■ Problem details:
Reproduce the lines below word for word, leaving out the pictures.

[begin Material provided]

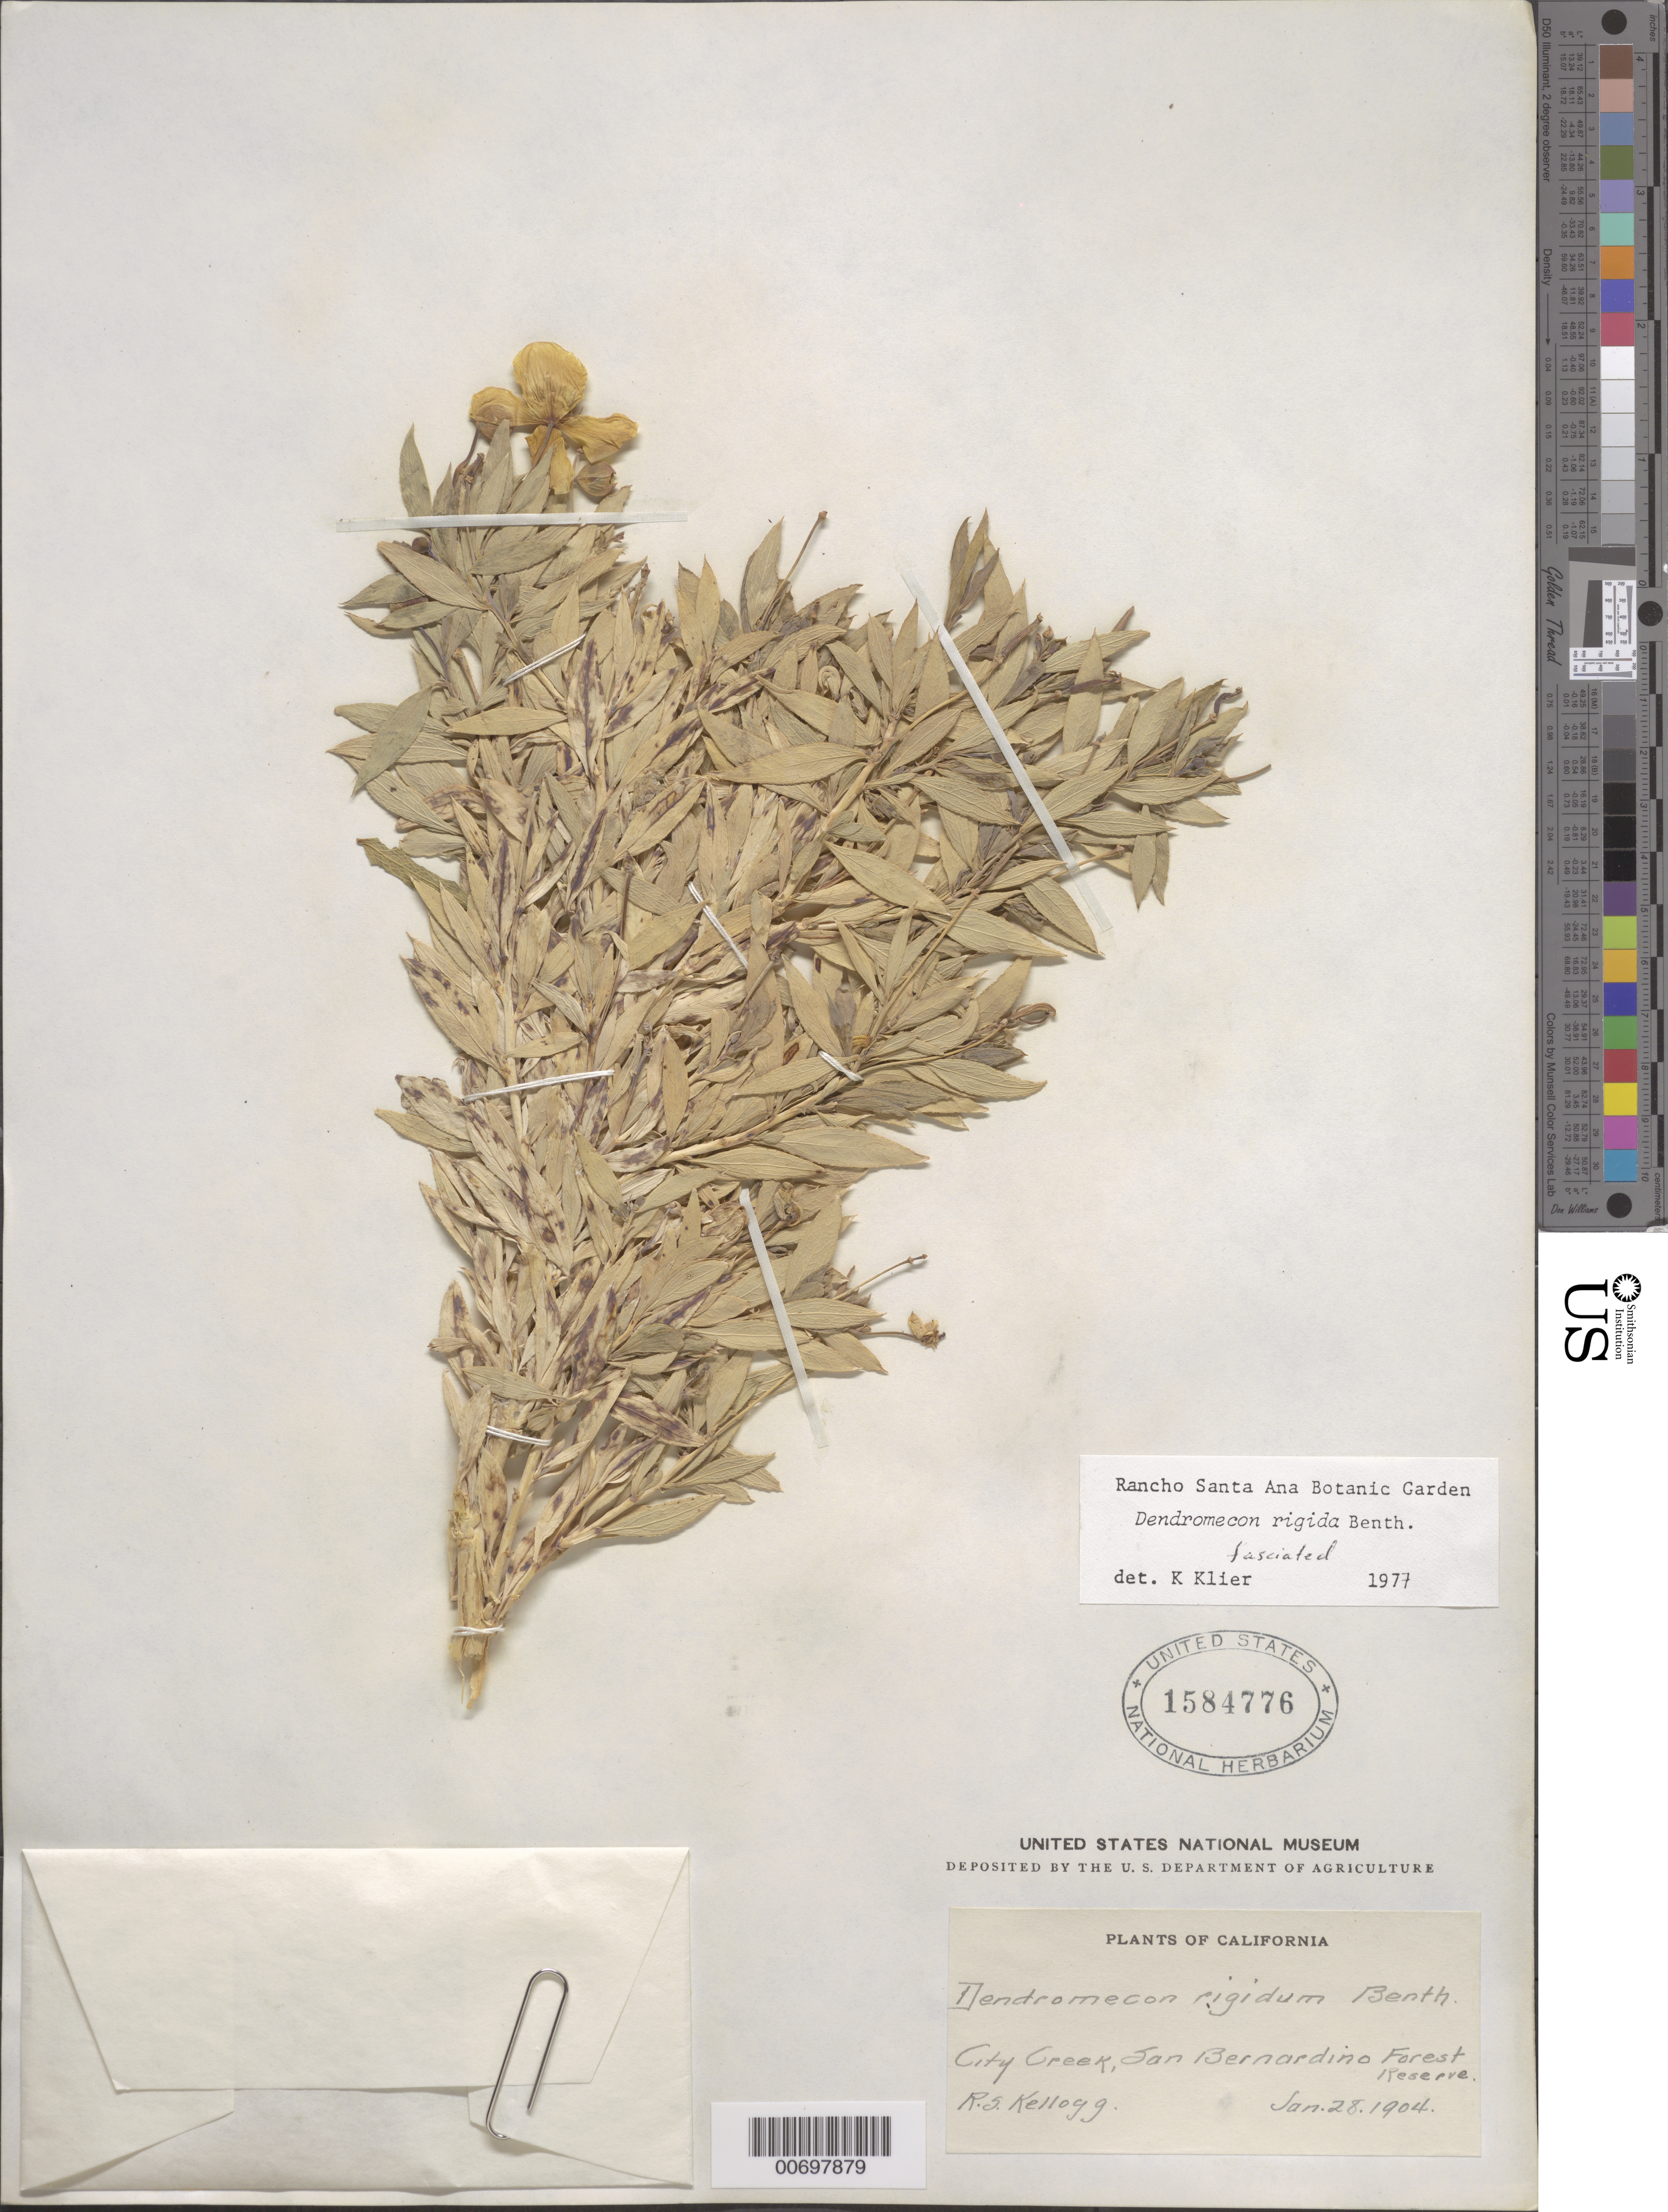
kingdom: Plantae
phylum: Tracheophyta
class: Magnoliopsida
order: Ranunculales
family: Papaveraceae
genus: Dendromecon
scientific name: Dendromecon rigida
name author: Benth.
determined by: Klier, K., (RSA), Rancho Santa Ana Botanic Garden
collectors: R. Kellogg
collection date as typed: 28 Jan 1904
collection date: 1904-01-28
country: United States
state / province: California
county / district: San Bernardino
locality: City Creek, San Bernardino Forest Reserve.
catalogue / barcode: US 1584776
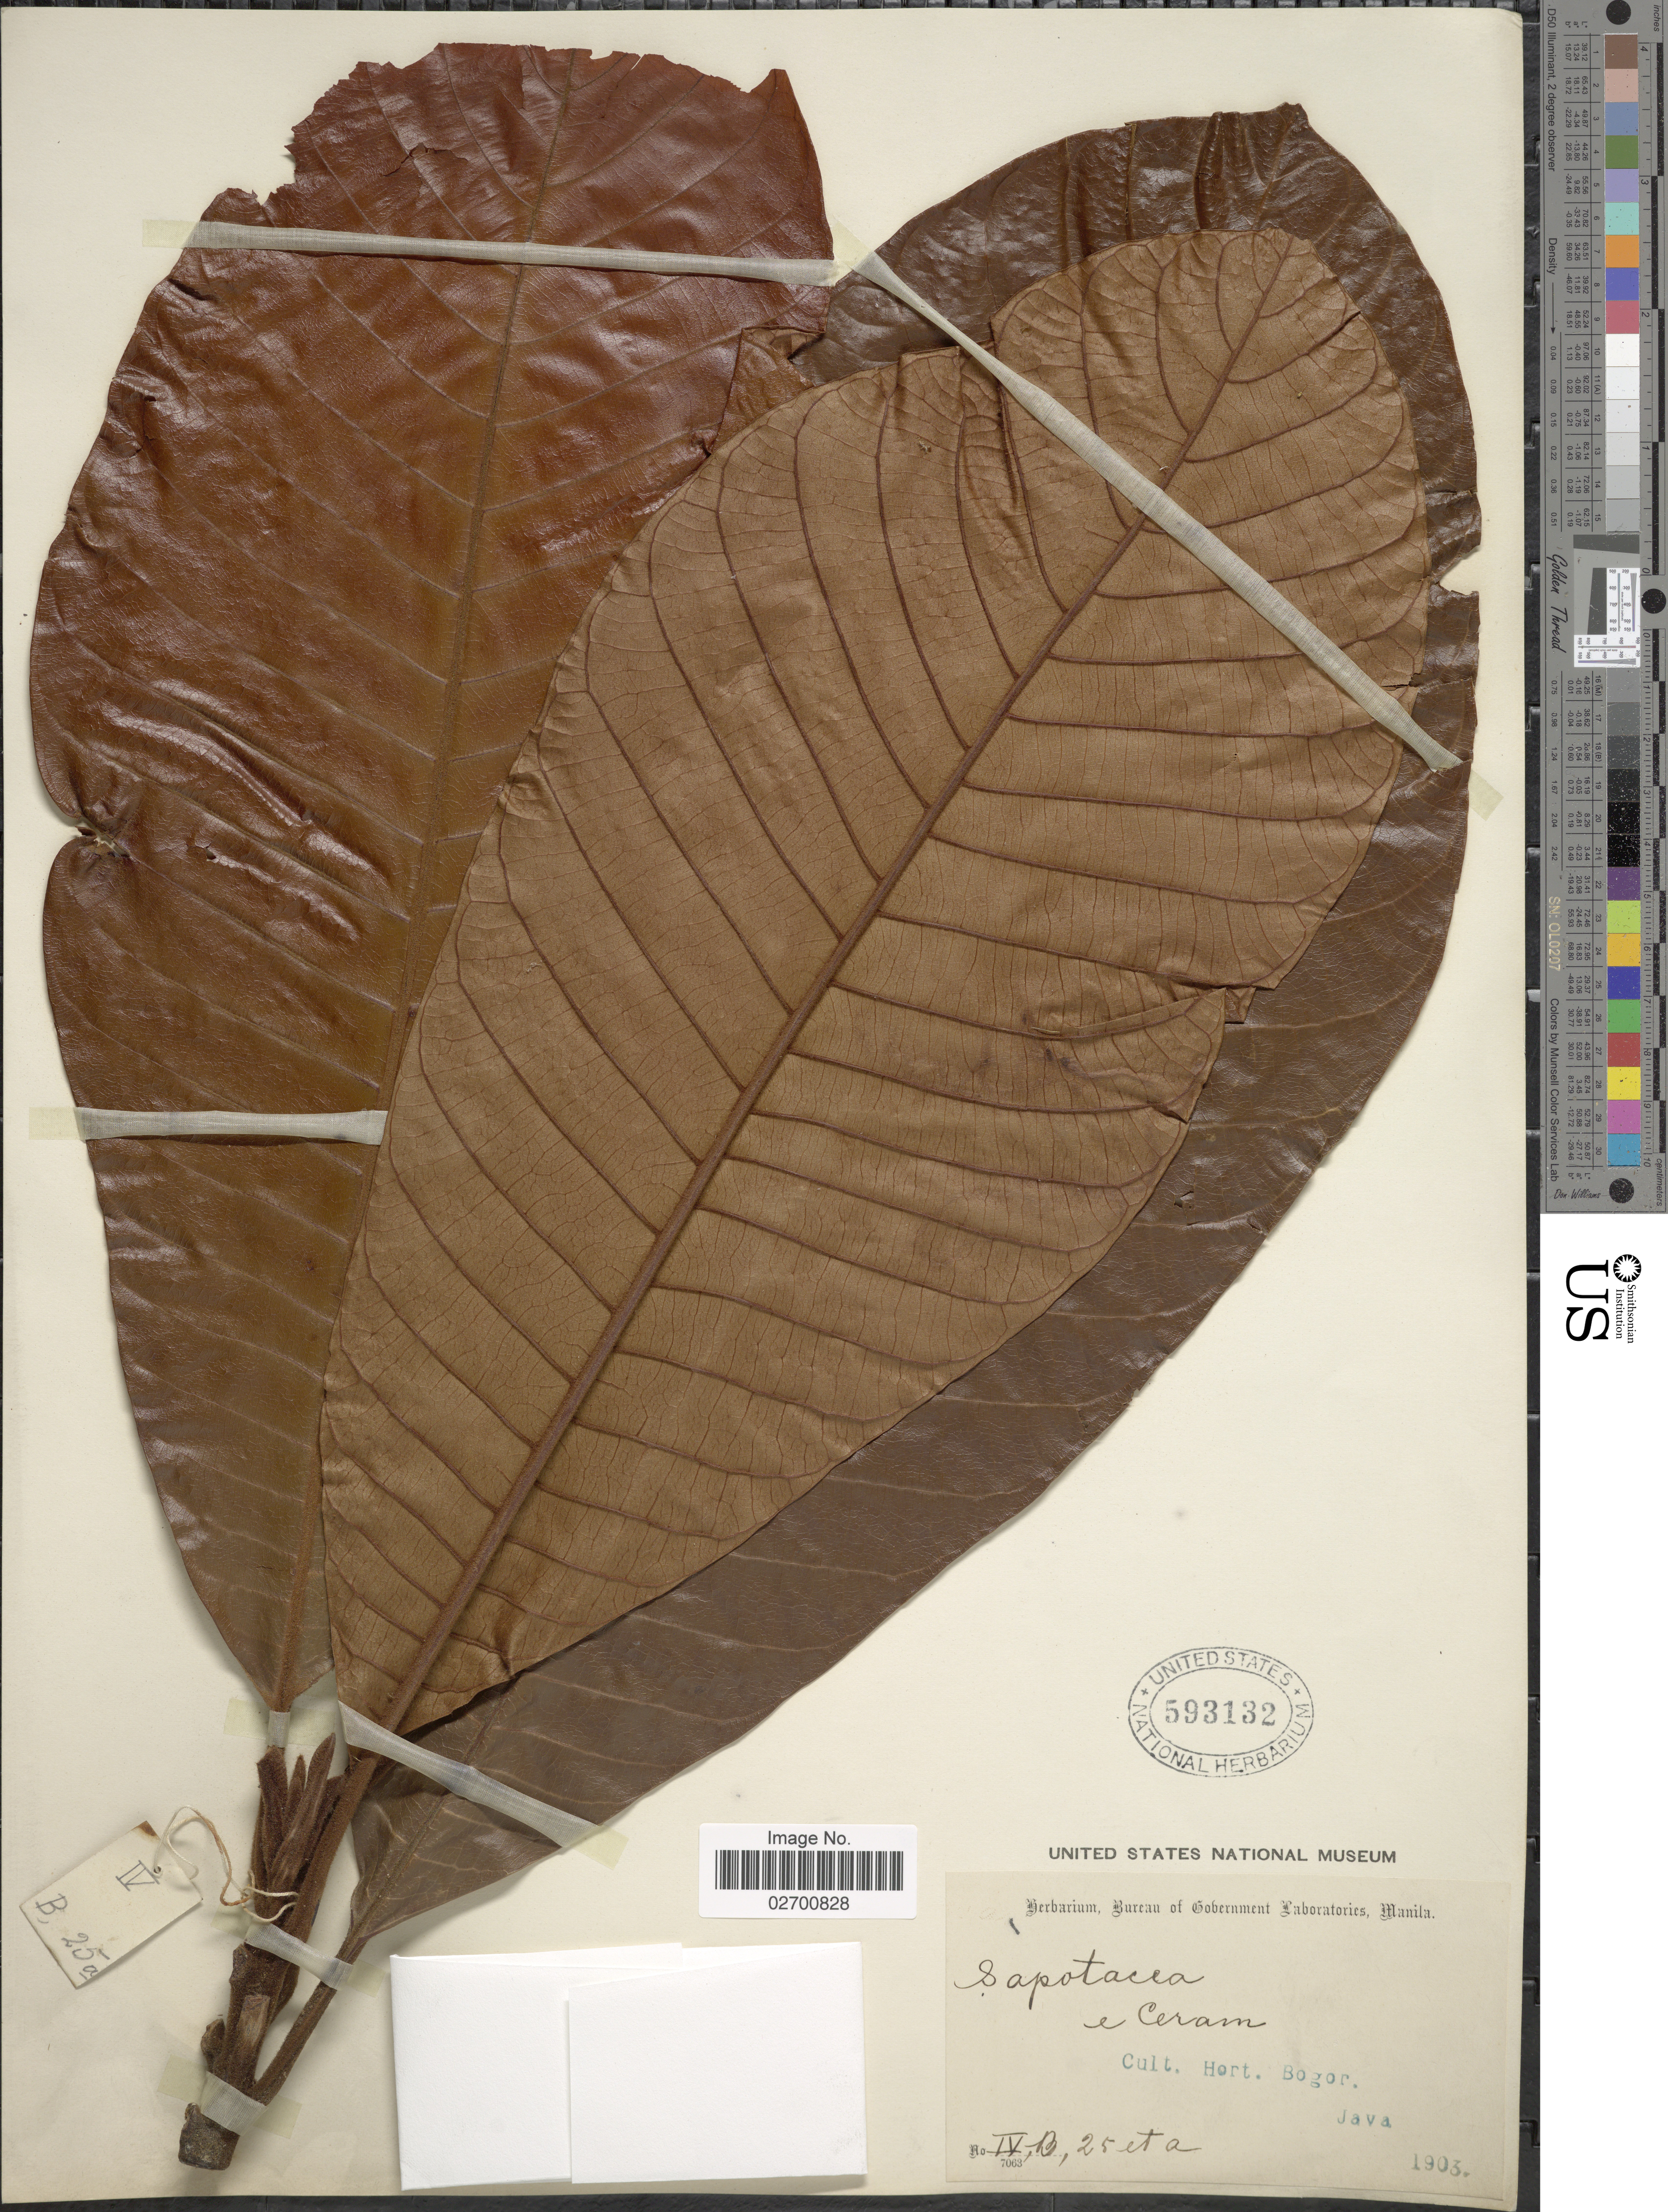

[end Material provided]

■ Result for this task:
kingdom: Plantae
phylum: Tracheophyta
class: Magnoliopsida
order: Ranunculales
family: Papaveraceae
genus: Dendromecon
scientific name: Dendromecon rigida
name author: Benth.
determined by: Klier, K., (RSA), Rancho Santa Ana Botanic Garden
collectors: R. Kellogg
collection date as typed: 28 Jan 1904
collection date: 1904-01-28
country: United States
state / province: California
county / district: San Bernardino
locality: City Creek, San Bernardino Forest Reserve.
catalogue / barcode: US 1584776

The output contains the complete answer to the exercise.